THE TASK - Your output should be the lines from the one with "[389,386,429,404] (first image)" through the last line of the records below, exactly as written, minus the pictures.
-.-.-
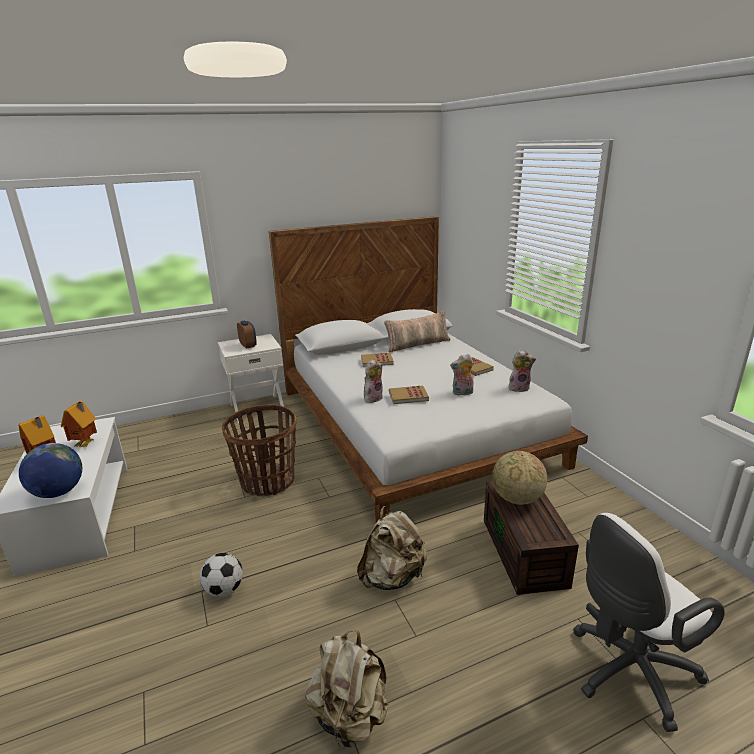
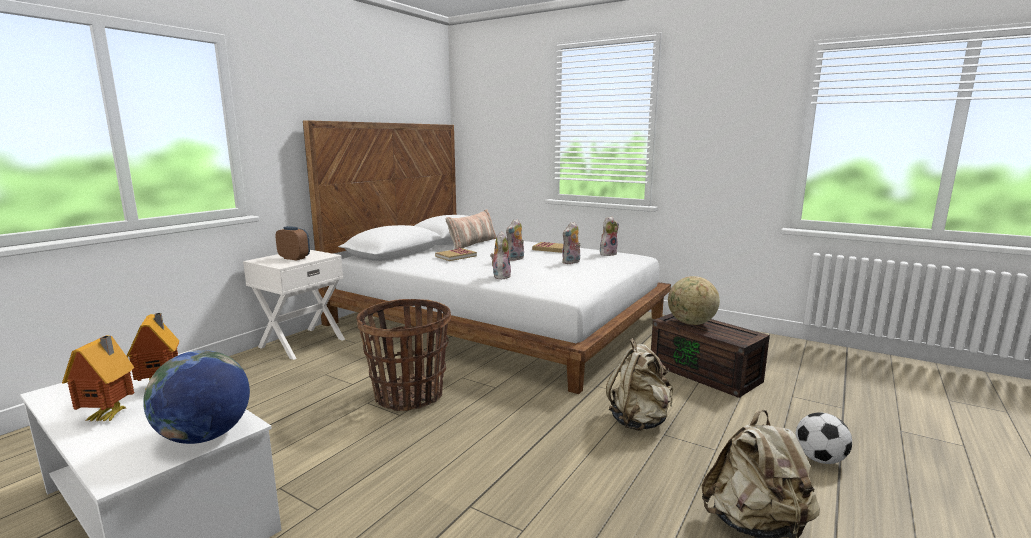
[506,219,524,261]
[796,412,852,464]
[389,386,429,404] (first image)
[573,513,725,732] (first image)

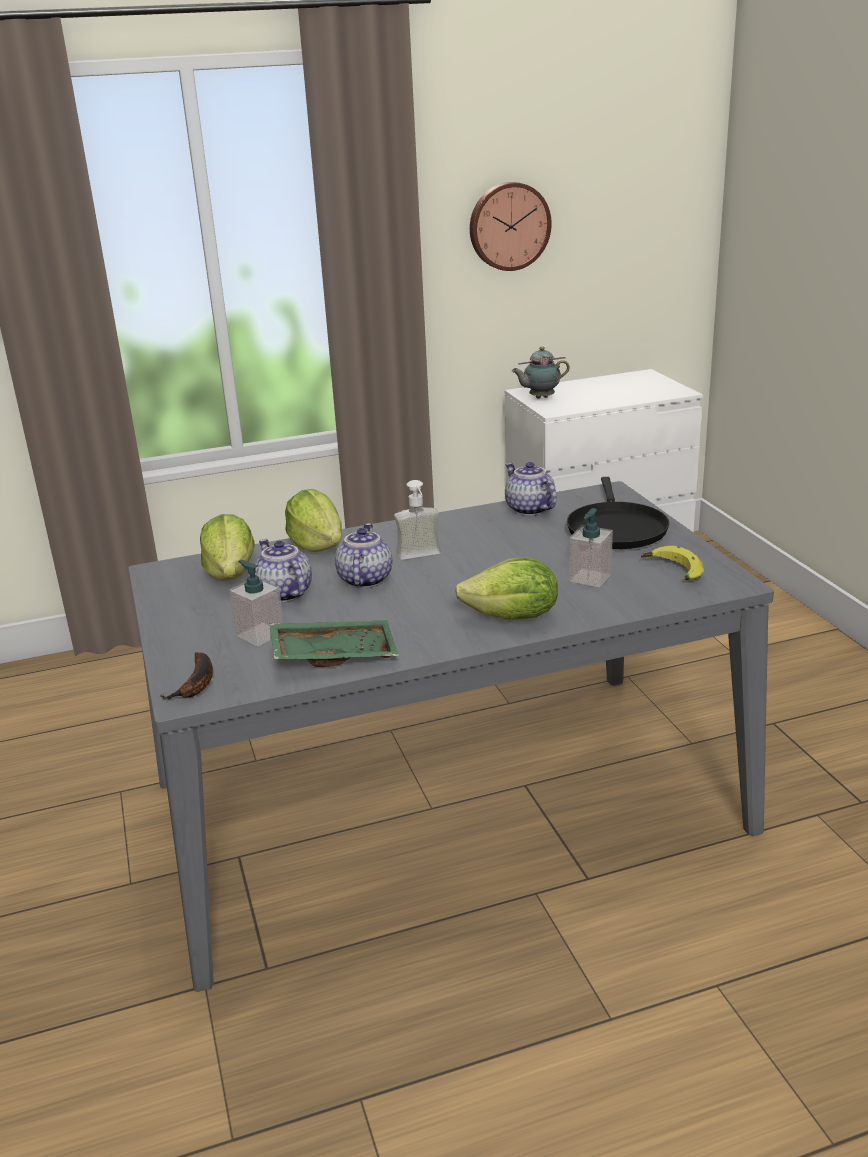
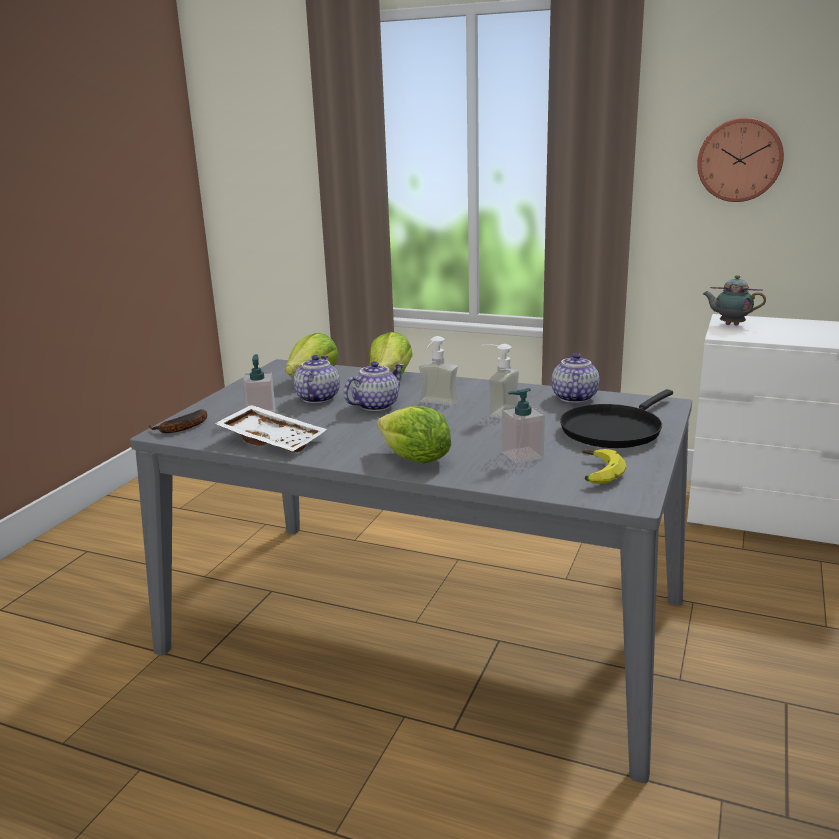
[215,405,327,453]
[482,344,519,419]

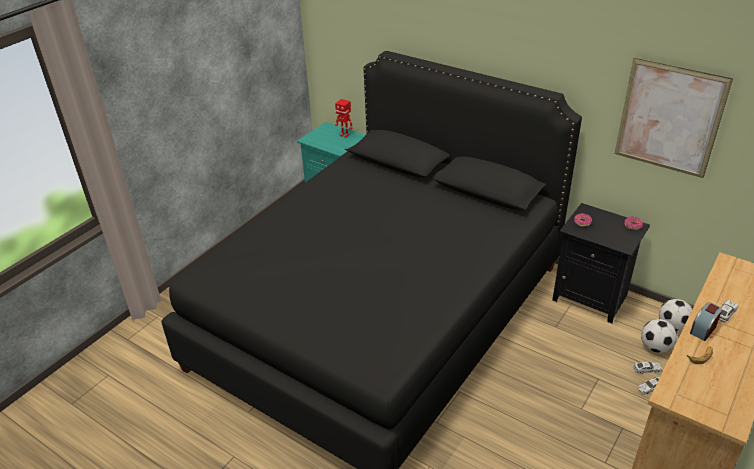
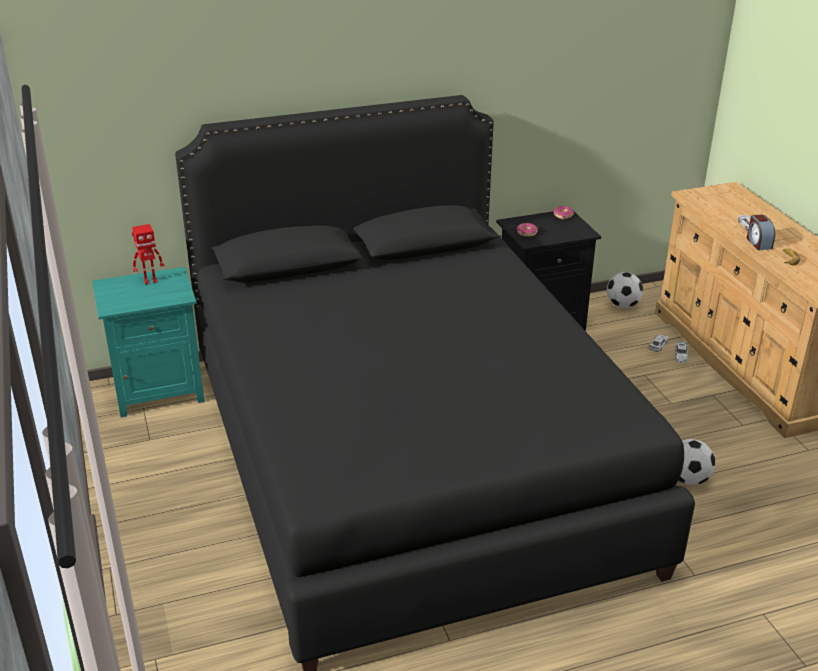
[678,439,715,485]
[615,58,733,178] (first image)

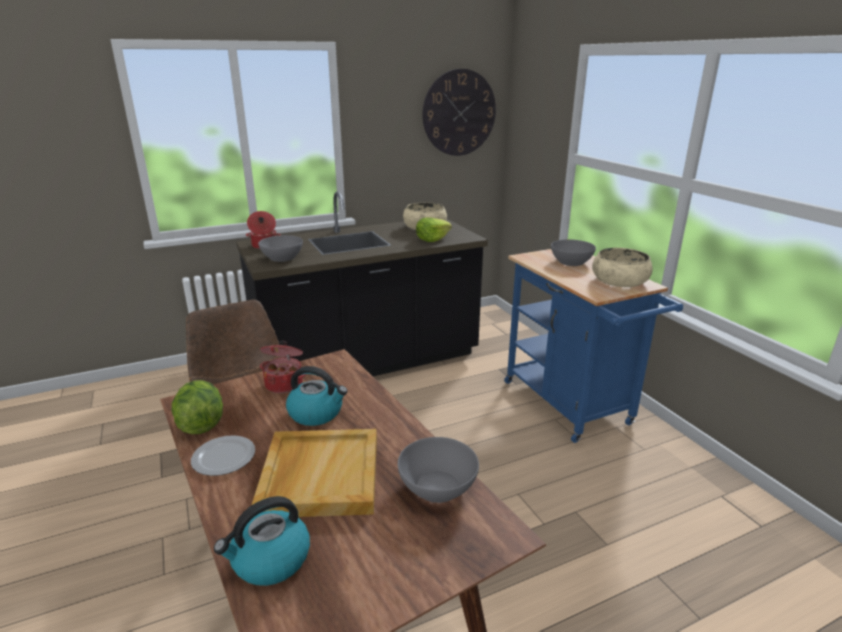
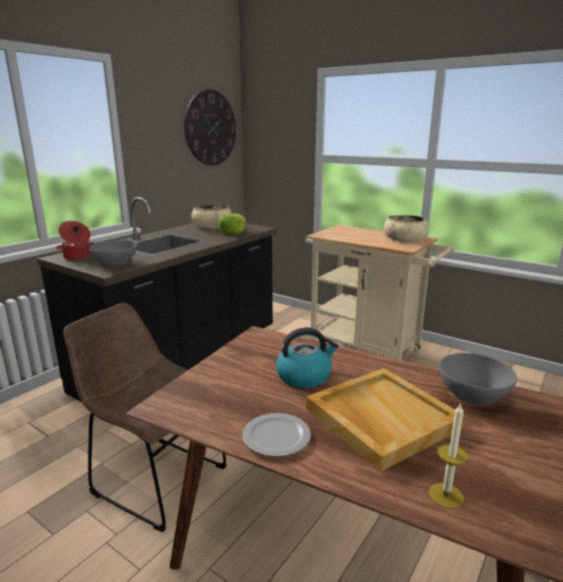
[306,225,454,360]
[429,402,469,509]
[172,380,223,434] (first image)
[260,340,306,393] (first image)
[551,239,596,266] (first image)

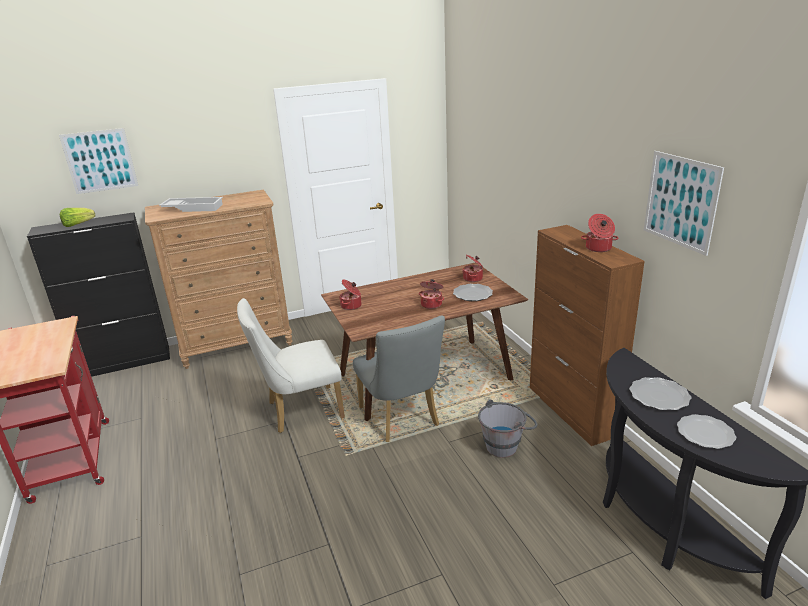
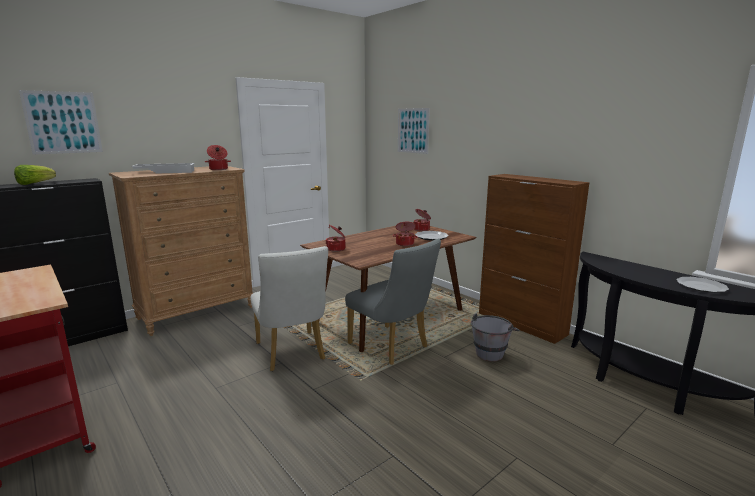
[205,145,231,170]
[250,246,328,371]
[398,108,430,154]
[629,377,692,410] (first image)

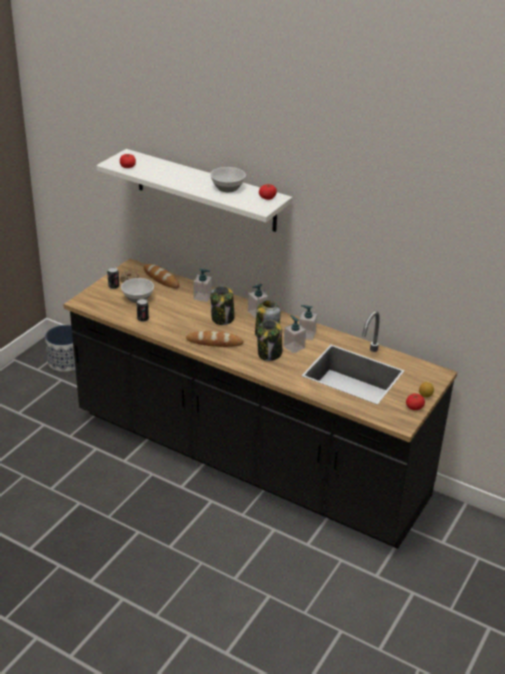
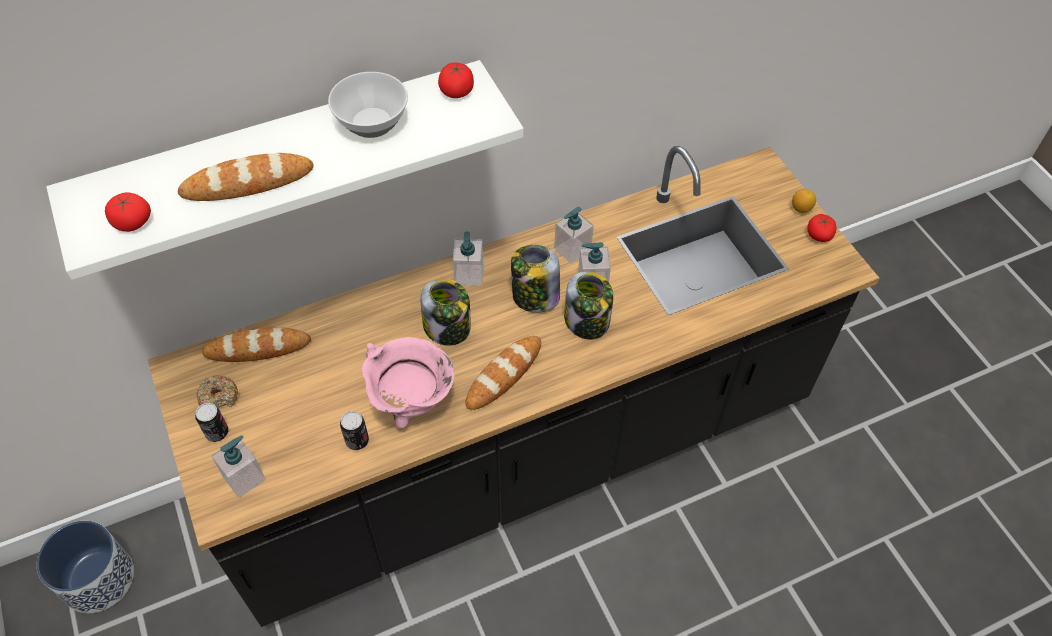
[178,153,314,201]
[211,436,266,498]
[362,337,454,428]
[121,278,154,303] (first image)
-.-.-
YOUR RESPONSE -
[389,386,429,404] (first image)
[573,513,725,732] (first image)

[215,405,327,453]
[482,344,519,419]

[678,439,715,485]
[615,58,733,178] (first image)

[306,225,454,360]
[429,402,469,509]
[172,380,223,434] (first image)
[260,340,306,393] (first image)
[551,239,596,266] (first image)

[205,145,231,170]
[250,246,328,371]
[398,108,430,154]
[629,377,692,410] (first image)

[178,153,314,201]
[211,436,266,498]
[362,337,454,428]
[121,278,154,303] (first image)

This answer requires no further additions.